Venus, morning star, sweet potato, I have the silver and you have the gold.—Jean-Michel Basquiat
Basquiat saw the world differently. He had a great grasp of the history of art and visual culture and was brilliant at bringing the past to life in his paintings. His work reminds us of the common chords and resonances of beauty and identity throughout art history. Seeing his painting in dialogue with this ancient Venus sculpture reminds us of the enduring energy and sophistication of his work.—Larry Gagosian
Gagosian is pleased to announce Venus, a pairing of two rarely seen masterpieces from different millennia: Untitled (1982), a significant painting from Jean-Michel Basquiat’s acclaimed Modena series, is shown in dialogue with an Imperial Roman sculpture of the goddess Venus loaned from the Torlonia Collection in Rome, the world’s largest private collection of Roman art. This is Gagosian’s eleventh exhibition dedicated to Basquiat and demonstrates the gallery’s ongoing commitment to the artist’s legacy.
Highlighting how Venus has been a muse across centuries, the exhibition is on view from October 17 at Gagosian’s gallery at 9 rue de Castiglione and offers an uncommon gallery setting for classical and contemporary masterworks in central Paris.
Untitled is one of eight large-scale paintings that Basquiat made in Modena, Italy, in the summer of 1982 at the age of twenty-one. Produced at the invitation of collector and art dealer Emilio Mazzoli for an exhibition that never came to fruition, the works were not shown together until they were reunited last summer at Fondation Beyeler in Riehen/Basel, more than four decades after they were made.
The paintings that comprise the Modena series are some of the most expressive and vivid of Basquiat’s career; ripe with ideas and complexity, they collectively give the impression of an opera with multiple acts. With heavy, dripping brushstrokes and compositions dominated mostly by single figures, the canvases share a fiery, emotional intensity, conveying a dynamic narrative told through the impassioned gestures of the main characters: angel, devil, prophet, miser, farmhand, and Venus. Untitled is the only work from the series to feature a female figure and alludes most directly to classical mythology.
Before his stay in Modena, Basquiat traveled to Rome with Suzanne Mallouk, his girlfriend at the time, whom the artist was known to call “Venus.” The artist’s connections to Mallouk as companion and muse suggest a personal meaning to this work beyond its engagement with Venus as archetype.

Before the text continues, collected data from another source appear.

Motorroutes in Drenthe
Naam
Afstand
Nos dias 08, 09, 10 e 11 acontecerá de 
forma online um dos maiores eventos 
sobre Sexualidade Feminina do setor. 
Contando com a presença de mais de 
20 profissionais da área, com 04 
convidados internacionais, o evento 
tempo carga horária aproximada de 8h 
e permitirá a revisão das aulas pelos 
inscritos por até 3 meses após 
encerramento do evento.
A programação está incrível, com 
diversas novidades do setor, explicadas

Untitled unites Basquiat’s command of color and energetic composition with references to art of the past. Two female figures emerge from passages of vigorously applied teal, yellow, and black paint amid cipher-like marks and numerals. The work recalls Sandro Botticelli’s The Birth of Venus (c. 1485), while the figures’ starkly abstracted features play off the Cubist innovations of Pablo Picasso’s Les Demoiselles d’Avignon (1907), as does the still life of fruit arrayed between them.
Gagosian’s exhibition in Paris juxtaposes Basquiat’s painting with a remarkable marble statue of Venus from Imperial Rome, on loan from the Torlonia Collection, Rome, which is considered the most important private collection of Roman art in the world. Through its activity, the foundation aims to preserve and promote this cultural legacy for future generations. Gagosian is proud to embrace Fondazione Torlonia’s mission by supporting the conservation of this sculpture, allowing it to be studied for centuries to come. Holding a robe that drapes around her hips, the elegant standing figure resembles that of the Capitoline Venus—a representation of the goddess that ultimately derives from the work of Praxiteles, the Athenian regarded as the first artist to sculpt a life-size female nude.
Enigmatic American artist Jean-Michel Basquiat was part of a new generation of pop artists coming from the streets of Brooklyn to the institutional art scene in the 1980s. The former street artist’s neo-expressionist paintings and drawings with incorporated textual elements provide biting social commentary and critique on issues of race, class, and identity.